O que o projeto muda em relação à MP?
Em relação à MP ele aumenta muito os recursos destinados à educação. E precisa aumentar para o Brasil ter condições de elevar o investimento em educação de 5% para 10% do PIB [Produto Interno Bruto, que mede a soma das riquezas do país], como prevê o Plano Nacional de Educação já aprovado pela Câmara e que aguarda deliberação do Senado. Para ser consequente com a decisão da Câmara, que decidiu dobrar os investimentos nacionais em educação, teremos de buscar muitas formas para viabilizar isso. A forma proposta no projeto é uma dessas formas, e dará uma grande contribuição. Sabemos que o petróleo é um recurso finito e não podemos perder a janela de oportunidade demográfica que o país tem hoje. Temos no Brasil jovens que, tendo nos próximos dez anos uma educação de qualidade, permitirão ao país dar o grande salto educacional e tecnológico, criando as condições para garantir a aposentadoria de uma população que já não será tão jovem assim nas próximas décadas.
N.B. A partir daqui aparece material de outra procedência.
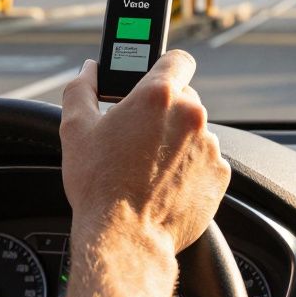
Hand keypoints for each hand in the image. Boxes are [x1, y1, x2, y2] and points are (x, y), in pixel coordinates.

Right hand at [60, 51, 230, 254]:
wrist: (125, 237)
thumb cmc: (99, 184)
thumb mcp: (75, 130)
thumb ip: (81, 88)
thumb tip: (88, 71)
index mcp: (158, 95)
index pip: (178, 59)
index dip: (165, 66)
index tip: (154, 79)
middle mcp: (191, 115)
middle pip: (184, 97)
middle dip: (164, 111)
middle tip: (137, 134)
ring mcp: (209, 146)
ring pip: (194, 131)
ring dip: (177, 141)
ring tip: (148, 166)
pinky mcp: (220, 175)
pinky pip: (206, 161)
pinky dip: (189, 168)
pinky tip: (163, 183)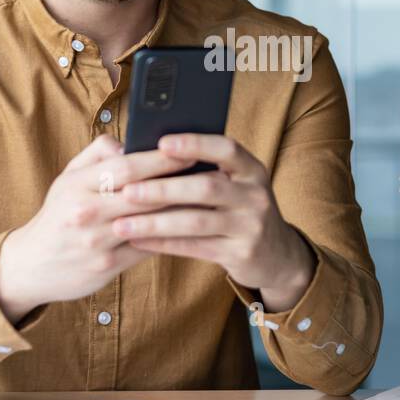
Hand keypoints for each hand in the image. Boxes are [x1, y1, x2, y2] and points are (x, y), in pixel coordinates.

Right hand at [0, 134, 195, 321]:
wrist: (31, 265)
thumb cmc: (58, 215)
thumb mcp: (67, 179)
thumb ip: (97, 155)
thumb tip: (130, 141)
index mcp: (76, 185)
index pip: (126, 166)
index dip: (161, 158)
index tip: (189, 148)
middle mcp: (85, 212)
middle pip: (142, 193)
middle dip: (179, 182)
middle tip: (212, 172)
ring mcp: (96, 241)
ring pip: (149, 222)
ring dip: (182, 210)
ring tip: (209, 198)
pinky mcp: (106, 266)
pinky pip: (147, 248)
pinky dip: (171, 236)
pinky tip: (192, 227)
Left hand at [111, 133, 315, 311]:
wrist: (278, 256)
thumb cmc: (240, 211)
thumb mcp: (237, 185)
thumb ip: (206, 171)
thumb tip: (150, 157)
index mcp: (252, 170)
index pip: (226, 149)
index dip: (195, 144)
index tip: (162, 143)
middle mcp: (255, 195)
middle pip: (206, 187)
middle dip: (163, 188)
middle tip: (127, 191)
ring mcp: (251, 226)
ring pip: (197, 221)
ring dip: (155, 222)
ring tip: (122, 224)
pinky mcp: (241, 254)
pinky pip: (195, 247)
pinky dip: (163, 244)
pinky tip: (138, 242)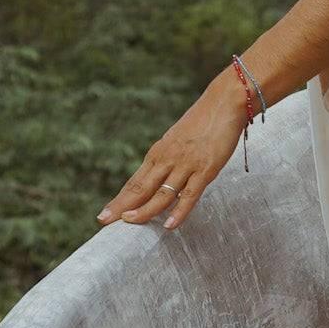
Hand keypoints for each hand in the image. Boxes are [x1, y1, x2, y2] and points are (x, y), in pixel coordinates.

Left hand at [97, 71, 251, 232]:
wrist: (224, 102)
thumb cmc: (204, 121)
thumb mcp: (179, 140)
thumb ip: (169, 159)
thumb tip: (161, 178)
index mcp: (159, 153)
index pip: (135, 181)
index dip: (120, 199)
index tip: (105, 214)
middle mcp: (168, 159)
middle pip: (141, 187)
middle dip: (121, 205)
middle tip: (104, 220)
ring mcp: (186, 165)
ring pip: (161, 193)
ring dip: (145, 209)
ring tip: (129, 222)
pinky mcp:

São oportunidades que acontecem em intervalos grandes, temos de aproveitar.
Com a questão dos royalties se articula com o debate mais geral sobre o pacto federativo, neste momento em que o Congresso também discute a unificação do ICMS e as novas regras do Fundo de Participação dos Estados? Como todas essas questões poderiam ser articuladas de uma forma interessante para o conjunto dos estados?
Sendo apreciadas conjuntamente. Na primeira reunião que houve da comissão de royalties da Câmara, ainda em 2011, apresentei a proposta para que tratássemos da discussão dos royalties conjuntamente com a discussão do FPE, da unificação do ICMS e da reforma tributária. Por quê? Porque todas essas questões impactam nas finanças dos estados de forma diferente. Eu disse naquela ocasião que era mais fácil resolver os três assuntos juntos do que um de cada vez, e a experiência está provando que isso é verdade. No debate dos royalties, o Congresso perdeu toda a sensatez, todo o bom senso e fez com que o assunto fosse parar no Judiciário…
No FPE, houve acordo no Senado, né? Pelo menos aí a coisa foi mais civilizada…
No FPE, houve acordo e poderia esse acordo ter abrangido todas as áreas. A gente poderia ter evitado a derrota da política, que é o que significa, no meu entendimento, levar esse tema para o Judiciário.
A Câmara manterá o que o Senado aprovou em relação ao FPE, na opinião do senhor?
É possível que mantenha, sim. Agora, a meu ver, se essa discussão tivesse sido feita conjuntamente, talvez se tivesse evitado o esgarçamento dos laços do pacto federativo, como nós vimos na questão dos royalties. Acho que é muito mais fácil encontrar uma saída para todos os temas, conjuntamente, do que para cada um deles, sucessivamente.